**Dataset excerpts**
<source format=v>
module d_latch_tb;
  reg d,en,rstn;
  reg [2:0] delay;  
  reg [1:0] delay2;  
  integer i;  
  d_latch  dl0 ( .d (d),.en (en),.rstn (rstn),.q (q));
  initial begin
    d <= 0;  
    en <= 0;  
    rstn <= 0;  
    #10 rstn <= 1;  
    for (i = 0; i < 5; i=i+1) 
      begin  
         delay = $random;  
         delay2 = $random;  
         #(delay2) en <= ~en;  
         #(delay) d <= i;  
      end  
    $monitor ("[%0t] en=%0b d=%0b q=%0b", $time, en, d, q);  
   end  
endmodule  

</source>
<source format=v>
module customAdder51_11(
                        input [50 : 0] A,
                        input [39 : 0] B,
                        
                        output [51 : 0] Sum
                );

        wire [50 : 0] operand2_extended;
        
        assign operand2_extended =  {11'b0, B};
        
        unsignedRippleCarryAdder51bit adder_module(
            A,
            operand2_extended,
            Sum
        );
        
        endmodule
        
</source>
---
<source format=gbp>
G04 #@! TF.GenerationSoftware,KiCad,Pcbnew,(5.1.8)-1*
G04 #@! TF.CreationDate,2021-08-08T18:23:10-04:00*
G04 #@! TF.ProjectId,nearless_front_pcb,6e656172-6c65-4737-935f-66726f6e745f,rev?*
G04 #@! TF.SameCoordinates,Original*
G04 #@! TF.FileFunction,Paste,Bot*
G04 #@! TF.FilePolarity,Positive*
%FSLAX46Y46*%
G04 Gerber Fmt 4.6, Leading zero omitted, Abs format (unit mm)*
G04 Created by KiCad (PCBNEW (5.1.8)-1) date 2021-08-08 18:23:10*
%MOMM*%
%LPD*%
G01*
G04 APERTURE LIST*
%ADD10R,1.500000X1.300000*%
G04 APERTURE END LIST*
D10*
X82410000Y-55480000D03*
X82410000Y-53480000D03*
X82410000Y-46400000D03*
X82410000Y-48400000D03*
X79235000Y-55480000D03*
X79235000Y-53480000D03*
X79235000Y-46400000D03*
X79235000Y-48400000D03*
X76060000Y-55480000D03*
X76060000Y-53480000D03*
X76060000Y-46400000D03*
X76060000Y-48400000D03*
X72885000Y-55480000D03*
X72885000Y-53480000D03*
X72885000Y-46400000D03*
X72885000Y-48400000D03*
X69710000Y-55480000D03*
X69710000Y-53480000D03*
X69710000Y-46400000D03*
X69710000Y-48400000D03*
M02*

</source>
---
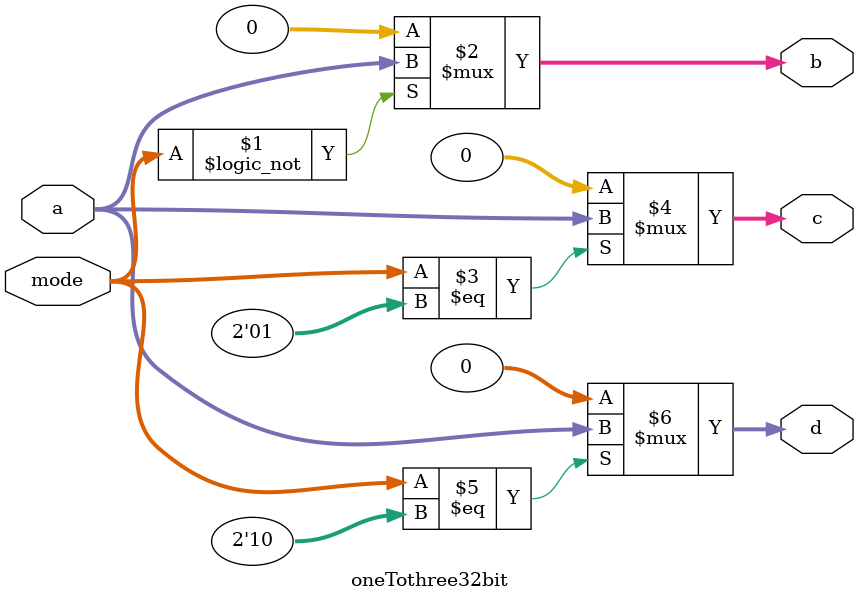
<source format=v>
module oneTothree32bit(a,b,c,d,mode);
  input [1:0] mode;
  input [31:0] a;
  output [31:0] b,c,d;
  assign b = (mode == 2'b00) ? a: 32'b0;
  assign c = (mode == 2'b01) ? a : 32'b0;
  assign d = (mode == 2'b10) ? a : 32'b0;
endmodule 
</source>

**Exercise details**
The answer must consist of every line from the records above that holds "assign".

**Solution to the exercise**
        assign operand2_extended =  {11'b0, B};
  assign b = (mode == 2'b00) ? a: 32'b0;
  assign c = (mode == 2'b01) ? a : 32'b0;
  assign d = (mode == 2'b10) ? a : 32'b0;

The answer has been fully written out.